Exercise brief:
Transcribe the data exactly, omitting whatever pictures it holds.

[Start of section]

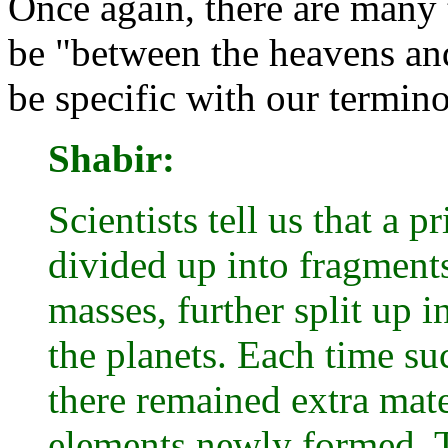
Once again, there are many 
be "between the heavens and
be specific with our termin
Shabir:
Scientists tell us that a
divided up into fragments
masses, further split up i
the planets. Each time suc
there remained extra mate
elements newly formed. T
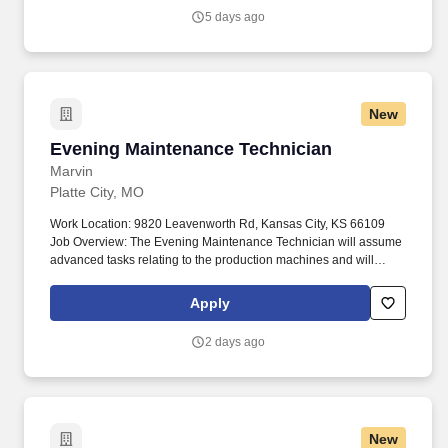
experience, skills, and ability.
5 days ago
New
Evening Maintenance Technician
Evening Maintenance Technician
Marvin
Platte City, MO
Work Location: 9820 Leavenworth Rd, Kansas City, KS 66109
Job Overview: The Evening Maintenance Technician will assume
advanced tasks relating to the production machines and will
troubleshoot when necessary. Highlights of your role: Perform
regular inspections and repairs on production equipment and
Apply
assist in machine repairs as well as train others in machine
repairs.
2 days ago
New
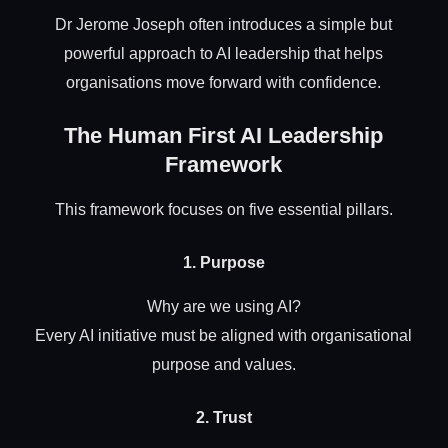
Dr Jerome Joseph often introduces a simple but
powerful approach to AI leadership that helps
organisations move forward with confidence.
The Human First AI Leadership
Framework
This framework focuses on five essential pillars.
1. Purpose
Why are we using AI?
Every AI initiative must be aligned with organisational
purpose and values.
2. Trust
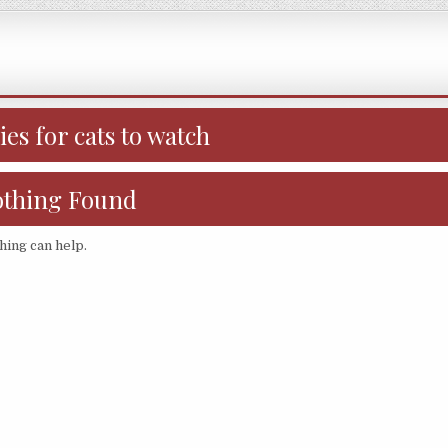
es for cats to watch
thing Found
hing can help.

[End of section]

Solution to this problem:
Once again, there are many 
be "between the heavens and
be specific with our termin
Shabir:
Scientists tell us that a
divided up into fragments
masses, further split up i
the planets. Each time suc
there remained extra mate
elements newly formed. T
experience, skills, and ability.
5 days ago
New
Evening Maintenance Technician
Evening Maintenance Technician
Marvin
Platte City, MO
Work Location: 9820 Leavenworth Rd, Kansas City, KS 66109
Job Overview: The Evening Maintenance Technician will assume
advanced tasks relating to the production machines and will
troubleshoot when necessary. Highlights of your role: Perform
regular inspections and repairs on production equipment and
Apply
assist in machine repairs as well as train others in machine
repairs.
2 days ago
New
Dr Jerome Joseph often introduces a simple but
powerful approach to AI leadership that helps
organisations move forward with confidence.
The Human First AI Leadership
Framework
This framework focuses on five essential pillars.
1. Purpose
Why are we using AI?
Every AI initiative must be aligned with organisational
purpose and values.
2. Trust
es for cats to watch
thing Found
hing can help.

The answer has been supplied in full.